The contaminated salad mix is likely no longer in the food supply chain in Iowa and Nebraska, where at least 223 people have sickened, health officials emphasized. The last date people reportedly became ill in those states was July 2, they added. The typical shelf life for salad mix is about two weeks. 

"Iowa and Nebraska health authorities have said this is not an ongoing outbreak and is no longer in the food supply in those states," said Jeffers, of Darden. "The health and safety of our guests is our top priority and it is completely safe to eat in our restaurants."

Taylor Farms has a history of recalling potentially contaminated leafy greens, including a February 2013 recall of baby spinach over fears it was tainted with Enterohemorrhagic E. coli, or EHEC, a particularly virulent bacterium that can cause severe infection and illness. The firm recalled bagged hearts of romaine in 2012 for listeria risk and bagged salad in 2011 over worries about salmonella contamination.

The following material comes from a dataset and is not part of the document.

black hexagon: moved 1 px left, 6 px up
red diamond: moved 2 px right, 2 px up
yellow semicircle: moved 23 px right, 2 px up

Food safety experts have criticized the investigation of the cyclospora outbreak, which began with two cases in Iowa on June 28, according to the Centers for Disease Control and Prevention. Most of the illnesses were reported from mid-June through early July. 

Michael Osterholm, Minnesota’s former state epidemiologist who now heads the Center for Infectious Disease Research and Policy at the University of Minnesota, said the search for the source of the rare parasite took too long and wasn’t as thorough or targeted as it should have been.

“I think it’s really a mess,” Osterholm told NBC News. “To me it’s a situation where we need a major review.”

Osterholm said state investigators, including those in Iowa and Nebraska, which first tagged premixed salad as the source of the outbreak this week, didn’t conduct case-control studies that would have quickly isolated the cause.

But Dr. Patricia Quinlisk, the Iowa state epidemiologist, has defended her state’s response, saying that cyclospora is a difficult bug to detect and track because of its long incubation period and special testing requirements.

States that have reported illnesses include Iowa, Texas, Nebraska, Florida, Wisconsin, Georgia, Illinois, Arkansas, Kansas, Louisiana, Missouri, Connecticut, Minnesota, New Jersey, New York, and Ohio.

Cyclospora is a parasite excreted in human stool. Illnesses have been associated with contaminated water or food. It causes gastrointestinal symptoms including prolonged diarrhea, fatigue, loss of appetite, vomiting and other flu-like symptoms.

Cyclospora infections are rare in the U.S., but past outbreaks have been associated with contaminated fresh produce including fruit and herbs. Raspberries imported from Guatemala were responsible for a 1996 outbreak that sickened 1,465 people in the U.S. and Canada and also for a 1997 outbreak that made more than 1,000 people ill, CDC records show.